## Work to do
Reproduce the data below verbatim, from the line with "pose: elev=222.8 azim=223.8" up to and including the line with "Dot at: (200, 220)".
[start Source records]
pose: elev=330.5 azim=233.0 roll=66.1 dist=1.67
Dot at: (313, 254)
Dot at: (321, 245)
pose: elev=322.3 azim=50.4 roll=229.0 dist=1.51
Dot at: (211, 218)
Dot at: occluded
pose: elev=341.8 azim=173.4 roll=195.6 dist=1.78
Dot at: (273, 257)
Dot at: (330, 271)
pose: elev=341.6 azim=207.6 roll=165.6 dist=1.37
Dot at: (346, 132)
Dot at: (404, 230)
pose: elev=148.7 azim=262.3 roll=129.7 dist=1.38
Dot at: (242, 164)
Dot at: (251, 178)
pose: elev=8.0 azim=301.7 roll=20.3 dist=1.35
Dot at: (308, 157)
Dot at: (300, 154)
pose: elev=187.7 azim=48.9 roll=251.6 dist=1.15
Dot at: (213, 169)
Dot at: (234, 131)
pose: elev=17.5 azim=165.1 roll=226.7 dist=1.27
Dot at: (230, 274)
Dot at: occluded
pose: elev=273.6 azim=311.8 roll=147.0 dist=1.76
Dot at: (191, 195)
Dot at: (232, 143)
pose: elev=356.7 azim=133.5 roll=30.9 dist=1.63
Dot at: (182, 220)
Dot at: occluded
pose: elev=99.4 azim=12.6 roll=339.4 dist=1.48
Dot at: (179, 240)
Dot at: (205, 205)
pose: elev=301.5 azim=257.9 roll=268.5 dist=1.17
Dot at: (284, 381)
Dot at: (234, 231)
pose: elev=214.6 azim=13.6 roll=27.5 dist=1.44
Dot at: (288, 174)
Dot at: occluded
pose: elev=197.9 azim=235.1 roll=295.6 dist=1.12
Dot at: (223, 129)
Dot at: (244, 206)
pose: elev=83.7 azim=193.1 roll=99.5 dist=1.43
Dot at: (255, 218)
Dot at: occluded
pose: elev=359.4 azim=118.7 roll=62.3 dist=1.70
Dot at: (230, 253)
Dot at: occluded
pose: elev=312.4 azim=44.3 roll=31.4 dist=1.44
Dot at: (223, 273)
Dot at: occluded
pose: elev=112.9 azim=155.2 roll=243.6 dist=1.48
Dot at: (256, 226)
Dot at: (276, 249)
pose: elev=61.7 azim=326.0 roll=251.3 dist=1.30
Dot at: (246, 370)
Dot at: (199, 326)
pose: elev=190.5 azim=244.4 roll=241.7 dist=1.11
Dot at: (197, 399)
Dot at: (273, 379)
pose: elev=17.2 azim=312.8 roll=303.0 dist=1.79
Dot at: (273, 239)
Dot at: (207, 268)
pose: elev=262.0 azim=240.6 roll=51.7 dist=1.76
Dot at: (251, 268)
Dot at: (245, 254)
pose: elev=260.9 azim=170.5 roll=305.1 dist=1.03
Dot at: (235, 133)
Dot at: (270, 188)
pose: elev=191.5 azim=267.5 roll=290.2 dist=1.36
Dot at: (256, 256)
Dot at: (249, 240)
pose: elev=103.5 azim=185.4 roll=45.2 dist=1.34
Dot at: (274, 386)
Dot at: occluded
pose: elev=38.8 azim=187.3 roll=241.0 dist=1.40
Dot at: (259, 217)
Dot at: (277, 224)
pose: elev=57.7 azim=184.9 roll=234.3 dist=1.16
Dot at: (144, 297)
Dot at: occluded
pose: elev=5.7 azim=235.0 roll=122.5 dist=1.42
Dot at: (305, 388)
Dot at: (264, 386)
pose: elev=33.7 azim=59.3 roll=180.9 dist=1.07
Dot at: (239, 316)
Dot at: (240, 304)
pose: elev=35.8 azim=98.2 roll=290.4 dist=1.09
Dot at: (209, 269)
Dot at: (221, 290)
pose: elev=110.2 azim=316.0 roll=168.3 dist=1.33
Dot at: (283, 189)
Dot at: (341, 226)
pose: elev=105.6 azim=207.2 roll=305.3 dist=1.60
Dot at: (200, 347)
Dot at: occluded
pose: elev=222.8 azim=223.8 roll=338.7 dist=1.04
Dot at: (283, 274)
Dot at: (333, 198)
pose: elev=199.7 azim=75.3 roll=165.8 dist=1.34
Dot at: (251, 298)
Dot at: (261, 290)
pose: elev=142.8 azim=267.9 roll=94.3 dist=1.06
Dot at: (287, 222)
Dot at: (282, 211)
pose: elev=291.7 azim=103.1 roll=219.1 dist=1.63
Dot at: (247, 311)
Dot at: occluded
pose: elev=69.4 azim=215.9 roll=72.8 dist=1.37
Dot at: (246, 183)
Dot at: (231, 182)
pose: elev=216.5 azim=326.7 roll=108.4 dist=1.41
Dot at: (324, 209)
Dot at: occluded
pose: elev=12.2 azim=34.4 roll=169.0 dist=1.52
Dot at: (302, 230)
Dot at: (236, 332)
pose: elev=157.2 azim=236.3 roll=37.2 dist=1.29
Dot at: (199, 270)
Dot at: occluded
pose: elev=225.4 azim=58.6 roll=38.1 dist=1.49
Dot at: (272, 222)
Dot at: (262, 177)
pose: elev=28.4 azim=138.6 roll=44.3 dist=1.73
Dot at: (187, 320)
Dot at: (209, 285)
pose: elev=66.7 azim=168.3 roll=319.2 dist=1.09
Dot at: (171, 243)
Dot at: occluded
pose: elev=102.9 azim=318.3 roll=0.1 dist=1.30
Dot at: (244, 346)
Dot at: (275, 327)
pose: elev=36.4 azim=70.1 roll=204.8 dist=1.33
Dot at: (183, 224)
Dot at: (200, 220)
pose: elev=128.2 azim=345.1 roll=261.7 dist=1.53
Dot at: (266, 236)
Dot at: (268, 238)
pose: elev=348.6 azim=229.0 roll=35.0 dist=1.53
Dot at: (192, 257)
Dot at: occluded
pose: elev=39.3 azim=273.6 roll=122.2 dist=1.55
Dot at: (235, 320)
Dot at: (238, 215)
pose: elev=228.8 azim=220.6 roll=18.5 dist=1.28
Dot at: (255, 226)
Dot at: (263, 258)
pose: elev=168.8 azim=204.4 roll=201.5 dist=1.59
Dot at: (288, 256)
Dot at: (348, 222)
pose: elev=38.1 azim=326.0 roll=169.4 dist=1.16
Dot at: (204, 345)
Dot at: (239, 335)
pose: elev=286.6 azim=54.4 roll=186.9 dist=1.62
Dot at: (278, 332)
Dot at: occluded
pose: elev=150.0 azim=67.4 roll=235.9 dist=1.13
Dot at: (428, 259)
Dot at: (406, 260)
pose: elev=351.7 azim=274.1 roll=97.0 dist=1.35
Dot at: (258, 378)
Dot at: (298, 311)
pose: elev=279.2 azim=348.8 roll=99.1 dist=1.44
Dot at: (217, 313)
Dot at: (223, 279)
[end Source records]
## Written answer
pose: elev=222.8 azim=223.8 roll=338.7 dist=1.04
Dot at: (283, 274)
Dot at: (333, 198)
pose: elev=199.7 azim=75.3 roll=165.8 dist=1.34
Dot at: (251, 298)
Dot at: (261, 290)
pose: elev=142.8 azim=267.9 roll=94.3 dist=1.06
Dot at: (287, 222)
Dot at: (282, 211)
pose: elev=291.7 azim=103.1 roll=219.1 dist=1.63
Dot at: (247, 311)
Dot at: occluded
pose: elev=69.4 azim=215.9 roll=72.8 dist=1.37
Dot at: (246, 183)
Dot at: (231, 182)
pose: elev=216.5 azim=326.7 roll=108.4 dist=1.41
Dot at: (324, 209)
Dot at: occluded
pose: elev=12.2 azim=34.4 roll=169.0 dist=1.52
Dot at: (302, 230)
Dot at: (236, 332)
pose: elev=157.2 azim=236.3 roll=37.2 dist=1.29
Dot at: (199, 270)
Dot at: occluded
pose: elev=225.4 azim=58.6 roll=38.1 dist=1.49
Dot at: (272, 222)
Dot at: (262, 177)
pose: elev=28.4 azim=138.6 roll=44.3 dist=1.73
Dot at: (187, 320)
Dot at: (209, 285)
pose: elev=66.7 azim=168.3 roll=319.2 dist=1.09
Dot at: (171, 243)
Dot at: occluded
pose: elev=102.9 azim=318.3 roll=0.1 dist=1.30
Dot at: (244, 346)
Dot at: (275, 327)
pose: elev=36.4 azim=70.1 roll=204.8 dist=1.33
Dot at: (183, 224)
Dot at: (200, 220)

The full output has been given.